[MATERIAL SHOWN — start]

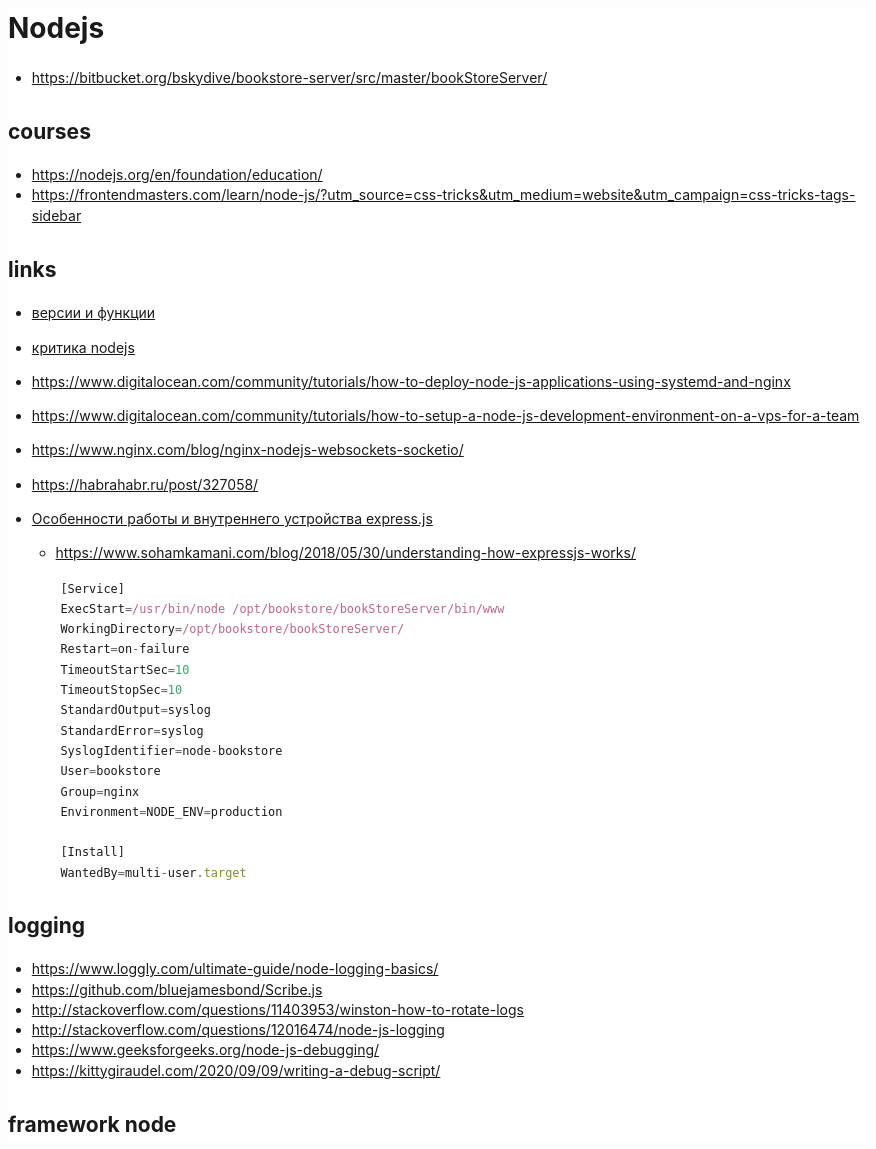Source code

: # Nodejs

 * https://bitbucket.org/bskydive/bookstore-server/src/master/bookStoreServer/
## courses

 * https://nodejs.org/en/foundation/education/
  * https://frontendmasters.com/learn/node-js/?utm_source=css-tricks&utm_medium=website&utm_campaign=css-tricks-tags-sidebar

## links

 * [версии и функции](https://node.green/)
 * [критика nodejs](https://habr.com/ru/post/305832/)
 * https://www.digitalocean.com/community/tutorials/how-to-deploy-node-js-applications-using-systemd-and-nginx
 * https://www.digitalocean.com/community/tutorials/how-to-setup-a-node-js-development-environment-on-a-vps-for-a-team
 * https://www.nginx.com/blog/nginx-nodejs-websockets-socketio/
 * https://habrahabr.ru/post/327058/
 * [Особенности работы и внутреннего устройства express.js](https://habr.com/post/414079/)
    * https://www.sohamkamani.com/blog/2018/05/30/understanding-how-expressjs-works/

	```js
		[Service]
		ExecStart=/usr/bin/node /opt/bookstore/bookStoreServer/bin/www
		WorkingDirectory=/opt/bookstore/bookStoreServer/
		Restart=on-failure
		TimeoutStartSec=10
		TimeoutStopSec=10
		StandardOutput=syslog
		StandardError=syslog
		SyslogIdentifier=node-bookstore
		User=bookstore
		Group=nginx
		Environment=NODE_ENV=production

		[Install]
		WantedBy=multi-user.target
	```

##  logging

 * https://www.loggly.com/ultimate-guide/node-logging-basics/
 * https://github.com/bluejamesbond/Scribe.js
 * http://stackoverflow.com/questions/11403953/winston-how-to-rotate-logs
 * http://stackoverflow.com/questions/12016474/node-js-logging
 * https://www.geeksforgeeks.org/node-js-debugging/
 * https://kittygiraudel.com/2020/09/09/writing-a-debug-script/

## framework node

[MATERIAL SHOWN — finish]

Please repeat all of the data exactly as it stands, leaving the pictures out.

FINAL ANSWER:
Source code

: # Nodejs

 * https://bitbucket.org/bskydive/bookstore-server/src/master/bookStoreServer/
## courses

 * https://nodejs.org/en/foundation/education/
  * https://frontendmasters.com/learn/node-js/?utm_source=css-tricks&utm_medium=website&utm_campaign=css-tricks-tags-sidebar

## links

 * [версии и функции](https://node.green/)
 * [критика nodejs](https://habr.com/ru/post/305832/)
 * https://www.digitalocean.com/community/tutorials/how-to-deploy-node-js-applications-using-systemd-and-nginx
 * https://www.digitalocean.com/community/tutorials/how-to-setup-a-node-js-development-environment-on-a-vps-for-a-team
 * https://www.nginx.com/blog/nginx-nodejs-websockets-socketio/
 * https://habrahabr.ru/post/327058/
 * [Особенности работы и внутреннего устройства express.js](https://habr.com/post/414079/)
    * https://www.sohamkamani.com/blog/2018/05/30/understanding-how-expressjs-works/

	```js
		[Service]
		ExecStart=/usr/bin/node /opt/bookstore/bookStoreServer/bin/www
		WorkingDirectory=/opt/bookstore/bookStoreServer/
		Restart=on-failure
		TimeoutStartSec=10
		TimeoutStopSec=10
		StandardOutput=syslog
		StandardError=syslog
		SyslogIdentifier=node-bookstore
		User=bookstore
		Group=nginx
		Environment=NODE_ENV=production

		[Install]
		WantedBy=multi-user.target
	```

##  logging

 * https://www.loggly.com/ultimate-guide/node-logging-basics/
 * https://github.com/bluejamesbond/Scribe.js
 * http://stackoverflow.com/questions/11403953/winston-how-to-rotate-logs
 * http://stackoverflow.com/questions/12016474/node-js-logging
 * https://www.geeksforgeeks.org/node-js-debugging/
 * https://kittygiraudel.com/2020/09/09/writing-a-debug-script/

## framework node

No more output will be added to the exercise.